Copy each line from the records below in which the word "median" is found.

=== Collected data ===
◇ ◇ ◇ ◇ ◇

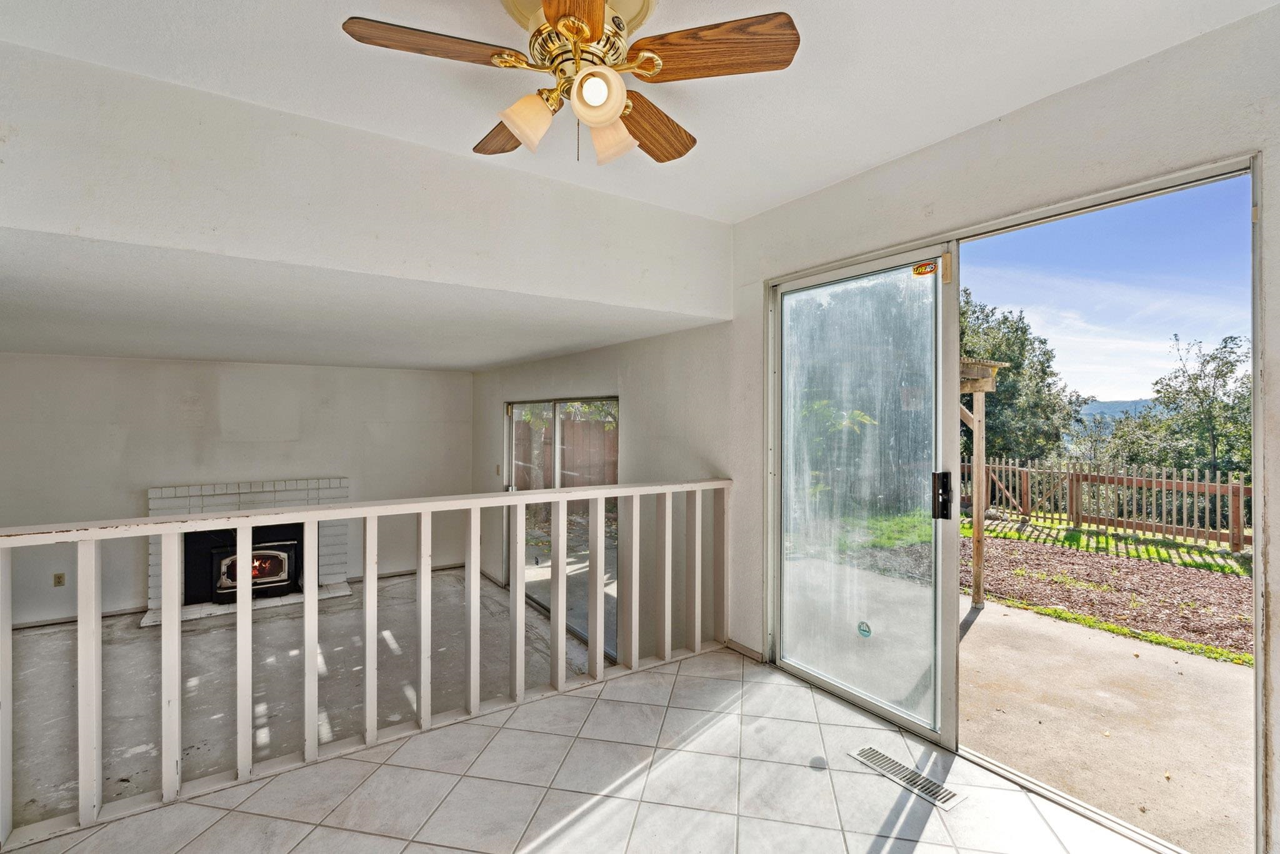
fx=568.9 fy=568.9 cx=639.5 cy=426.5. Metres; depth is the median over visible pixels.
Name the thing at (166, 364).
back wall
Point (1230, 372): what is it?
tree
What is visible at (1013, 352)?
tree
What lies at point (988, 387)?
wooden post
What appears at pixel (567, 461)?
wooden fence
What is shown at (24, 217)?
upper wall
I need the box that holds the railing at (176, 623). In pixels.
[0,477,734,846]
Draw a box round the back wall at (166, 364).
[0,352,469,626]
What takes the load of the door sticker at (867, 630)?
attached to the sliding glass door
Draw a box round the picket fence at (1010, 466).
[963,454,1252,551]
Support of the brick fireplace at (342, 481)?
attached to the back wall at (166, 364)
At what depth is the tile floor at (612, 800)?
2.04 m
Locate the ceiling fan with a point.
(587, 38)
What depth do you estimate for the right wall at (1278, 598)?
2.39 m
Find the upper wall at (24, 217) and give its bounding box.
[0,36,729,338]
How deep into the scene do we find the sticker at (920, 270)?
2.42 m
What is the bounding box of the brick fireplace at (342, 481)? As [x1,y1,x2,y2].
[137,476,350,627]
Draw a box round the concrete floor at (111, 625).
[1,571,601,832]
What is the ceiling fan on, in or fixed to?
attached to the ceiling at (915, 140)
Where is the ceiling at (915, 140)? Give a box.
[0,0,1278,222]
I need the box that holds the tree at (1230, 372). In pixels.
[1099,331,1252,479]
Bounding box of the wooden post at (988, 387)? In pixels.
[958,357,1007,608]
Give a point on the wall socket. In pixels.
(59, 575)
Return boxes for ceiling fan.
[339,0,801,166]
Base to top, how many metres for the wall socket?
0.124 m
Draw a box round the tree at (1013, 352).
[958,291,1088,465]
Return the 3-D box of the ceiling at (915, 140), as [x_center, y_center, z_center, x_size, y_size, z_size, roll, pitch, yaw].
[-0.096,-1.229,0.864,4.009,0.140,3.750,0,0,-34]
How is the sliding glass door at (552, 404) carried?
in the side wall
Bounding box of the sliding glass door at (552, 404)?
[505,397,619,654]
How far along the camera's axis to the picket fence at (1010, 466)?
8.88 m
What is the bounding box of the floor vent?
[850,745,965,809]
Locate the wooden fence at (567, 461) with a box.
[511,413,617,487]
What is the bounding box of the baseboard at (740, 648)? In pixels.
[723,638,765,661]
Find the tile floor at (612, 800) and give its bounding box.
[2,643,1163,853]
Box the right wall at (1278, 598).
[729,4,1279,853]
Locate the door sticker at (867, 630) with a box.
[856,620,872,636]
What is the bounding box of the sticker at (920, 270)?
[911,260,938,276]
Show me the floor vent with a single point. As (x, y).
(885, 760)
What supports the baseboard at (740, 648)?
attached to the right wall at (1278, 598)
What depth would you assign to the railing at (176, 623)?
2.32 m
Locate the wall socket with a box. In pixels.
[51,571,66,586]
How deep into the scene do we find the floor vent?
2.10 m

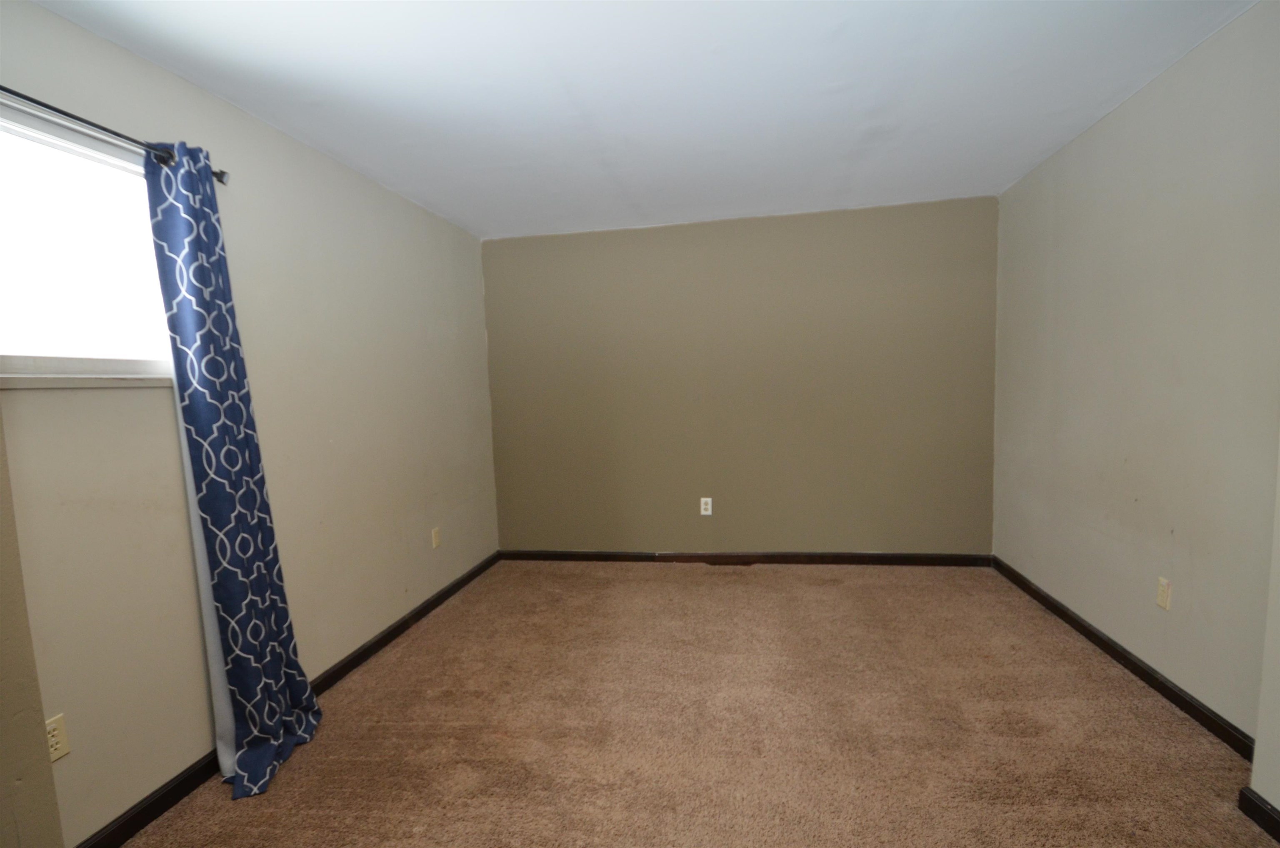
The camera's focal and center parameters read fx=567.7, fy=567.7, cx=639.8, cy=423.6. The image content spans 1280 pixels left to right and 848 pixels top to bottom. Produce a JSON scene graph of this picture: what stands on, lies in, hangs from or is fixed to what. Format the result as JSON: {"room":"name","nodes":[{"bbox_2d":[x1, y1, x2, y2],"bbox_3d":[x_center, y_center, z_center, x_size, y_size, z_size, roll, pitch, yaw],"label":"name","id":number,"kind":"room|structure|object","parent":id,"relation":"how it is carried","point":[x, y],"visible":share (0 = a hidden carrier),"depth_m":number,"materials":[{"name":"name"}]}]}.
{"room":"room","nodes":[
{"label":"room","id":0,"kind":"room"},
{"bbox_2d":[0,0,502,844],"bbox_3d":[-1.599,0.024,2.135,0.147,2.425,4.824,-1,5,10],"label":"left wall","id":1,"kind":"structure","parent":0,"point":[419,529],"depth_m":2.15,"materials":[{"name":"beige paint"}]},
{"bbox_2d":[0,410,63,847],"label":"near left wall","id":2,"kind":"object","parent":1,"relation":"attached to","point":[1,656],"visible":0.98,"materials":[{"name":"beige paint"}]},
{"bbox_2d":[45,712,69,761],"bbox_3d":[-1.610,0.867,1.553,0.008,0.116,0.074,-1,5,10],"label":"wall socket","id":3,"kind":"object","parent":1,"relation":"attached to","point":[58,744],"visible":0.66,"depth_m":1.56,"materials":[{"name":"beige plastic"}]},
{"bbox_2d":[0,104,177,382],"bbox_3d":[-1.737,-0.479,1.504,0.084,0.734,0.982,-1,5,10],"label":"window","id":4,"kind":"structure","parent":1,"relation":"in","point":[13,248],"depth_m":1.71,"materials":[{"name":"white"}]},
{"bbox_2d":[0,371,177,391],"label":"window sill","id":5,"kind":"structure","parent":1,"relation":"attached to","point":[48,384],"depth_m":1.64,"materials":[{"name":"white paint"}]},
{"bbox_2d":[0,83,228,185],"bbox_3d":[-1.640,-0.821,1.295,0.102,0.062,1.530,-1,5,10],"label":"curtain rod","id":6,"kind":"object","parent":1,"relation":"attached to","point":[53,109],"visible":0.71,"depth_m":1.62,"materials":[{"name":"black metal"}]},
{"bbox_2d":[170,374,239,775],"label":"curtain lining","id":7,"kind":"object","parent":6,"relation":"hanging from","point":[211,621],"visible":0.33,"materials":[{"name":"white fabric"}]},
{"bbox_2d":[141,136,323,801],"bbox_3d":[-1.394,0.152,1.964,0.225,2.157,0.438,-1,5,10],"label":"curtain","id":8,"kind":"object","parent":6,"relation":"hanging from","point":[219,520],"visible":0.99,"depth_m":1.93,"materials":[{"name":"blue fabric"}]},
{"bbox_2d":[78,551,501,847],"bbox_3d":[-1.399,1.133,2.695,0.015,0.086,3.463,-1,5,10],"label":"left baseboard","id":9,"kind":"structure","parent":1,"relation":"attached to","point":[366,648],"depth_m":1.99,"materials":[{"name":"black"}]},
{"bbox_2d":[430,526,441,548],"bbox_3d":[-1.261,0.704,3.515,0.009,0.118,0.072,-1,5,10],"label":"wall socket","id":10,"kind":"object","parent":1,"relation":"attached to","point":[437,539],"visible":0.99,"depth_m":3.51,"materials":[{"name":"beige plastic"}]},
{"bbox_2d":[22,0,1264,239],"bbox_3d":[0.145,-1.283,1.550,3.826,0.114,5.256,-1,5,10],"label":"ceiling","id":11,"kind":"structure","parent":0,"point":[301,65],"depth_m":2.16,"materials":[{"name":"white paint"}]},
{"bbox_2d":[115,558,1276,847],"bbox_3d":[0.259,1.241,1.867,3.791,0.106,5.132,-1,5,10],"label":"carpet floor","id":12,"kind":"structure","parent":0,"point":[745,594],"depth_m":2.15,"materials":[{"name":"carpet"}]},
{"bbox_2d":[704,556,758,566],"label":"floor vent","id":13,"kind":"object","parent":12,"relation":"in","point":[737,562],"visible":0.99,"depth_m":4.08,"materials":[{"name":"brown"}]},
{"bbox_2d":[483,195,998,555],"bbox_3d":[0.598,-0.217,4.103,3.731,2.448,0.156,-1,5,10],"label":"back wall","id":14,"kind":"structure","parent":0,"point":[800,233],"depth_m":3.99,"materials":[{"name":"beige paint"}]},
{"bbox_2d":[699,496,712,515],"bbox_3d":[0.478,0.599,4.124,0.079,0.132,0.009,-1,5,10],"label":"wall socket","id":15,"kind":"object","parent":14,"relation":"attached to","point":[702,507],"visible":0.99,"depth_m":4.12,"materials":[{"name":"white plastic"}]},
{"bbox_2d":[498,549,996,566],"bbox_3d":[0.634,0.963,4.100,3.489,0.087,0.014,-1,5,10],"label":"back baseboard","id":16,"kind":"structure","parent":14,"relation":"attached to","point":[850,557],"depth_m":4.05,"materials":[{"name":"brown wood"}]},
{"bbox_2d":[990,1,1279,747],"bbox_3d":[2.149,-0.145,2.381,0.147,2.436,2.840,-1,5,10],"label":"right wall","id":17,"kind":"structure","parent":0,"point":[1133,102],"depth_m":2.25,"materials":[{"name":"paint"}]},
{"bbox_2d":[991,555,1256,760],"bbox_3d":[2.154,1.000,2.760,0.015,0.084,2.224,-1,5,10],"label":"right baseboard","id":18,"kind":"structure","parent":17,"relation":"attached to","point":[1186,703],"depth_m":2.36,"materials":[{"name":"wood"}]},
{"bbox_2d":[1155,575,1171,609],"bbox_3d":[2.101,0.678,2.280,0.008,0.117,0.071,-1,5,10],"label":"wall socket","id":19,"kind":"object","parent":17,"relation":"attached to","point":[1161,599],"visible":0.98,"depth_m":2.27,"materials":[{"name":"beige plastic"}]},
{"bbox_2d":[1246,434,1279,829],"bbox_3d":[1.856,0.008,1.091,0.351,2.325,1.139,-1,5,10],"label":"wall corner","id":20,"kind":"structure","parent":0,"point":[1276,801],"depth_m":1.60,"materials":[{"name":"beige paint"}]},
{"bbox_2d":[1237,787,1279,841],"bbox_3d":[1.598,1.186,0.638,0.016,0.082,2.117,-1,5,10],"label":"near right baseboard","id":21,"kind":"structure","parent":20,"relation":"attached to","point":[1271,809],"depth_m":1.60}
]}

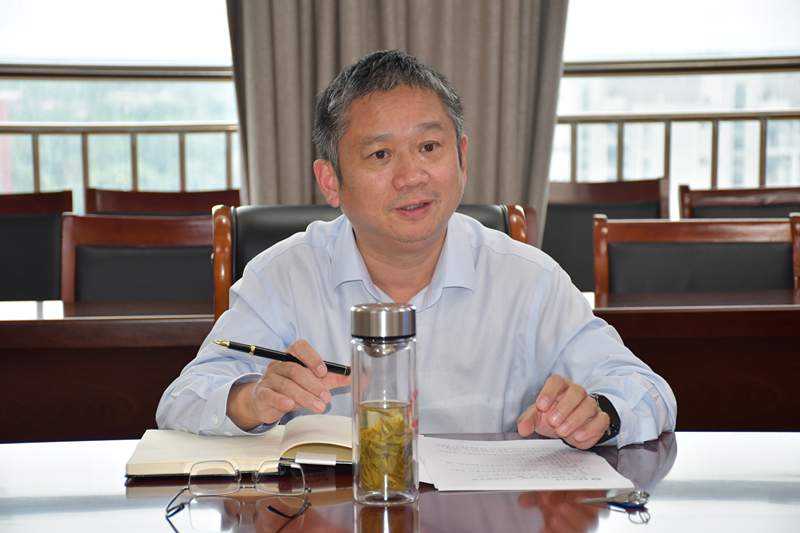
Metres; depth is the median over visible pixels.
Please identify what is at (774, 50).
window
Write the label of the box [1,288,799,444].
back desk
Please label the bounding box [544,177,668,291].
chair
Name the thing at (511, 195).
curtain
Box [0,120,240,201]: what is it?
railing
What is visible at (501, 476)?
paper sheet
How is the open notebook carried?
on the conference table at (717, 434)
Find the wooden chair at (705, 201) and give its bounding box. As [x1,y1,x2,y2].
[677,184,799,218]
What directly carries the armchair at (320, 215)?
on the floor
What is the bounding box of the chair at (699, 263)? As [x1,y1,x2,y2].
[593,215,799,294]
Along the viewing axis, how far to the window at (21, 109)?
6.40 m
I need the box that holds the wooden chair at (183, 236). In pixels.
[60,212,215,309]
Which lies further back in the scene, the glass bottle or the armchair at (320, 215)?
the armchair at (320, 215)
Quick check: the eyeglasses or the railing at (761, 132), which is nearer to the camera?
the eyeglasses
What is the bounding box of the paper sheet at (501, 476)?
[415,436,631,490]
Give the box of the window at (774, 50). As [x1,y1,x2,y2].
[549,0,799,214]
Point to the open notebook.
(238, 448)
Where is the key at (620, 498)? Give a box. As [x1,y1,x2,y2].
[582,490,650,508]
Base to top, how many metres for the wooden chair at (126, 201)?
0.880 m
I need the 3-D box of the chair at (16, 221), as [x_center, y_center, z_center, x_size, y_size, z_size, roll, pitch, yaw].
[-1.070,0.269,5.341,0.533,0.896,0.551,-1,5,-2]
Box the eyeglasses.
[165,459,313,520]
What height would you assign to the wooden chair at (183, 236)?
0.872 m
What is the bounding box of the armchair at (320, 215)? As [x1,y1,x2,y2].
[210,203,531,317]
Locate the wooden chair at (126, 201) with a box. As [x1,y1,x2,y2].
[84,187,240,215]
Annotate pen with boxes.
[214,339,349,375]
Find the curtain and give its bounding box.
[225,0,568,237]
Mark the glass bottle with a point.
(381, 372)
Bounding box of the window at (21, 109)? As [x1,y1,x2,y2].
[0,0,241,212]
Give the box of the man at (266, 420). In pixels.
[155,52,670,451]
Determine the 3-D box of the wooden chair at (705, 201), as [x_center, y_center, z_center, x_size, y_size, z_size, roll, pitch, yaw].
[1.013,0.227,5.565,0.522,0.873,0.556,-1,5,-2]
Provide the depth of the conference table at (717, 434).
2.21 m
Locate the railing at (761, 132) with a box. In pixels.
[556,109,799,191]
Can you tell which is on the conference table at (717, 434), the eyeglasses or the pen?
the eyeglasses
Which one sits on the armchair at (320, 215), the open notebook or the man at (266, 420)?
the man at (266, 420)
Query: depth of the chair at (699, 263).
4.63 m
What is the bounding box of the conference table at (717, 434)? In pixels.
[0,431,799,532]
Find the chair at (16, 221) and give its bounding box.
[0,191,75,302]
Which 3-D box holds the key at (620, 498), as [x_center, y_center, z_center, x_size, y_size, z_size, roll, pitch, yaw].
[0.224,0.241,2.148,0.071,0.011,0.059,2,5,24]
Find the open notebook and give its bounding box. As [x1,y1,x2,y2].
[126,416,356,477]
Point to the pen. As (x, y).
(293, 358)
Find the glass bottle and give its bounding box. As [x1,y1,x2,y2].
[349,302,419,506]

◇ ◇ ◇ ◇ ◇

=== Response ===
fx=568.9 fy=568.9 cx=639.5 cy=426.5. Metres; depth is the median over visible pixels.
Metres; depth is the median over visible pixels.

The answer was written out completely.